(Working data):
------------------------------------------------------------------------
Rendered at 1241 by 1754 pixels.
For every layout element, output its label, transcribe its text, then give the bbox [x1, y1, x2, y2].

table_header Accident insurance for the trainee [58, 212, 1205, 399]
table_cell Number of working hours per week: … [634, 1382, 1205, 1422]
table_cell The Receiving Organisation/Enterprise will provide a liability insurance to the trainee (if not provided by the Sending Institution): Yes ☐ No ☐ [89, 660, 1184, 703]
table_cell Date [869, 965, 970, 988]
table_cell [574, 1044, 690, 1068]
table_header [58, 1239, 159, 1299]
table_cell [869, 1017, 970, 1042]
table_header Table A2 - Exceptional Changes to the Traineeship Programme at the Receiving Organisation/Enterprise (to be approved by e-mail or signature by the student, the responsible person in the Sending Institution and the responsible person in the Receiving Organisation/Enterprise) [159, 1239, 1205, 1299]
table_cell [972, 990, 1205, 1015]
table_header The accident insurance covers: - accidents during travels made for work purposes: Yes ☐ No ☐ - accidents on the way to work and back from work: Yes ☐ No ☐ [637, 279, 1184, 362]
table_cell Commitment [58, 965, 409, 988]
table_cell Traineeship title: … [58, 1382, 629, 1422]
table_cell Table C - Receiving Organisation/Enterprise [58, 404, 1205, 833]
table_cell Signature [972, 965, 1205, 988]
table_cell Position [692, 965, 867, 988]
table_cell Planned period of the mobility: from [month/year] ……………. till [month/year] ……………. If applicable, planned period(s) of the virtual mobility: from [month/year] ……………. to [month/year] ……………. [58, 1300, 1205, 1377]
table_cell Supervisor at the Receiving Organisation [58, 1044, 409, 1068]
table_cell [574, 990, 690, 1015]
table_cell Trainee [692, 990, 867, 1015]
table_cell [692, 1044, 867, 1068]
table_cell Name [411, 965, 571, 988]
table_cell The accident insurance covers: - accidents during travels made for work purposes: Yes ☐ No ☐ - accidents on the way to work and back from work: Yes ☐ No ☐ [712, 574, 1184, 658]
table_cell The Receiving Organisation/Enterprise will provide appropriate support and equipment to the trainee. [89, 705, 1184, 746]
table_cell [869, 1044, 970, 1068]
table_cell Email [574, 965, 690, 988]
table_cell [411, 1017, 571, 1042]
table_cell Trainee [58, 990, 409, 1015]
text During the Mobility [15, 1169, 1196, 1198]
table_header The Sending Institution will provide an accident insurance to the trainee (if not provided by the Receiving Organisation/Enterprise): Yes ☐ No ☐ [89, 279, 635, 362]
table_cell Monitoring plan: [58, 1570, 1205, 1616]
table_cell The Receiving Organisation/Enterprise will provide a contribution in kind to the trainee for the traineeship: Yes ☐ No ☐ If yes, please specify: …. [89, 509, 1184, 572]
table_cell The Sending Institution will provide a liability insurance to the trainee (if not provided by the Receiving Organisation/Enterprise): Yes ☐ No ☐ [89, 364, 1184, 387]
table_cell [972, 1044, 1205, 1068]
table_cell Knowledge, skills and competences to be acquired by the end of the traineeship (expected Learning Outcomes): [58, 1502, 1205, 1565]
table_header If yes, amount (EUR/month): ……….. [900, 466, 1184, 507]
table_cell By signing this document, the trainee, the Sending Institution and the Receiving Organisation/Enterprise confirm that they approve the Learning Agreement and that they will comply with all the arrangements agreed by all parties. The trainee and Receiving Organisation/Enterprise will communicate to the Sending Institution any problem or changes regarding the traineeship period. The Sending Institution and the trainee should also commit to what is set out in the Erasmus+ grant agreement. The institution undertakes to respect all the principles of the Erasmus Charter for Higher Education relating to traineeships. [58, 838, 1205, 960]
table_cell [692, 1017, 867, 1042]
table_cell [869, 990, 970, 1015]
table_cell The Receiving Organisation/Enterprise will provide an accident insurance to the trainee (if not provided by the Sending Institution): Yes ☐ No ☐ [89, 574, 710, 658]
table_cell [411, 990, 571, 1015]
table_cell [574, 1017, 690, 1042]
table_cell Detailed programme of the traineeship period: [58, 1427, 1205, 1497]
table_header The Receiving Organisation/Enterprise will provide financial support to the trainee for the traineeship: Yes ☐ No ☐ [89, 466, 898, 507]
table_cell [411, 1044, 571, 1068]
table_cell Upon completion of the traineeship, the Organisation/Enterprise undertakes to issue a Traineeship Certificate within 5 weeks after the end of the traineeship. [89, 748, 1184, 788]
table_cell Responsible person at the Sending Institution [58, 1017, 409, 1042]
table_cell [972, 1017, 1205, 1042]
------------------------------------------------------------------------
(Problem to work on): In the items above, change "liability insurance" to "third-party insurance" and give the lines again with everything else unchanged.

(Worked answer):
Rendered at 1241 by 1754 pixels.
For every layout element, output its label, transcribe its text, then give the bbox [x1, y1, x2, y2].

table_header Accident insurance for the trainee [58, 212, 1205, 399]
table_cell Number of working hours per week: … [634, 1382, 1205, 1422]
table_cell The Receiving Organisation/Enterprise will provide a third-party insurance to the trainee (if not provided by the Sending Institution): Yes ☐ No ☐ [89, 660, 1184, 703]
table_cell Date [869, 965, 970, 988]
table_cell [574, 1044, 690, 1068]
table_header [58, 1239, 159, 1299]
table_cell [869, 1017, 970, 1042]
table_header Table A2 - Exceptional Changes to the Traineeship Programme at the Receiving Organisation/Enterprise (to be approved by e-mail or signature by the student, the responsible person in the Sending Institution and the responsible person in the Receiving Organisation/Enterprise) [159, 1239, 1205, 1299]
table_cell [972, 990, 1205, 1015]
table_header The accident insurance covers: - accidents during travels made for work purposes: Yes ☐ No ☐ - accidents on the way to work and back from work: Yes ☐ No ☐ [637, 279, 1184, 362]
table_cell Commitment [58, 965, 409, 988]
table_cell Traineeship title: … [58, 1382, 629, 1422]
table_cell Table C - Receiving Organisation/Enterprise [58, 404, 1205, 833]
table_cell Signature [972, 965, 1205, 988]
table_cell Position [692, 965, 867, 988]
table_cell Planned period of the mobility: from [month/year] ……………. till [month/year] ……………. If applicable, planned period(s) of the virtual mobility: from [month/year] ……………. to [month/year] ……………. [58, 1300, 1205, 1377]
table_cell Supervisor at the Receiving Organisation [58, 1044, 409, 1068]
table_cell [574, 990, 690, 1015]
table_cell Trainee [692, 990, 867, 1015]
table_cell [692, 1044, 867, 1068]
table_cell Name [411, 965, 571, 988]
table_cell The accident insurance covers: - accidents during travels made for work purposes: Yes ☐ No ☐ - accidents on the way to work and back from work: Yes ☐ No ☐ [712, 574, 1184, 658]
table_cell The Receiving Organisation/Enterprise will provide appropriate support and equipment to the trainee. [89, 705, 1184, 746]
table_cell [869, 1044, 970, 1068]
table_cell Email [574, 965, 690, 988]
table_cell [411, 1017, 571, 1042]
table_cell Trainee [58, 990, 409, 1015]
text During the Mobility [15, 1169, 1196, 1198]
table_header The Sending Institution will provide an accident insurance to the trainee (if not provided by the Receiving Organisation/Enterprise): Yes ☐ No ☐ [89, 279, 635, 362]
table_cell Monitoring plan: [58, 1570, 1205, 1616]
table_cell The Receiving Organisation/Enterprise will provide a contribution in kind to the trainee for the traineeship: Yes ☐ No ☐ If yes, please specify: …. [89, 509, 1184, 572]
table_cell The Sending Institution will provide a third-party insurance to the trainee (if not provided by the Receiving Organisation/Enterprise): Yes ☐ No ☐ [89, 364, 1184, 387]
table_cell [972, 1044, 1205, 1068]
table_cell Knowledge, skills and competences to be acquired by the end of the traineeship (expected Learning Outcomes): [58, 1502, 1205, 1565]
table_header If yes, amount (EUR/month): ……….. [900, 466, 1184, 507]
table_cell By signing this document, the trainee, the Sending Institution and the Receiving Organisation/Enterprise confirm that they approve the Learning Agreement and that they will comply with all the arrangements agreed by all parties. The trainee and Receiving Organisation/Enterprise will communicate to the Sending Institution any problem or changes regarding the traineeship period. The Sending Institution and the trainee should also commit to what is set out in the Erasmus+ grant agreement. The institution undertakes to respect all the principles of the Erasmus Charter for Higher Education relating to traineeships. [58, 838, 1205, 960]
table_cell [692, 1017, 867, 1042]
table_cell [869, 990, 970, 1015]
table_cell The Receiving Organisation/Enterprise will provide an accident insurance to the trainee (if not provided by the Sending Institution): Yes ☐ No ☐ [89, 574, 710, 658]
table_cell [411, 990, 571, 1015]
table_cell [574, 1017, 690, 1042]
table_cell Detailed programme of the traineeship period: [58, 1427, 1205, 1497]
table_header The Receiving Organisation/Enterprise will provide financial support to the trainee for the traineeship: Yes ☐ No ☐ [89, 466, 898, 507]
table_cell [411, 1044, 571, 1068]
table_cell Upon completion of the traineeship, the Organisation/Enterprise undertakes to issue a Traineeship Certificate within 5 weeks after the end of the traineeship. [89, 748, 1184, 788]
table_cell Responsible person at the Sending Institution [58, 1017, 409, 1042]
table_cell [972, 1017, 1205, 1042]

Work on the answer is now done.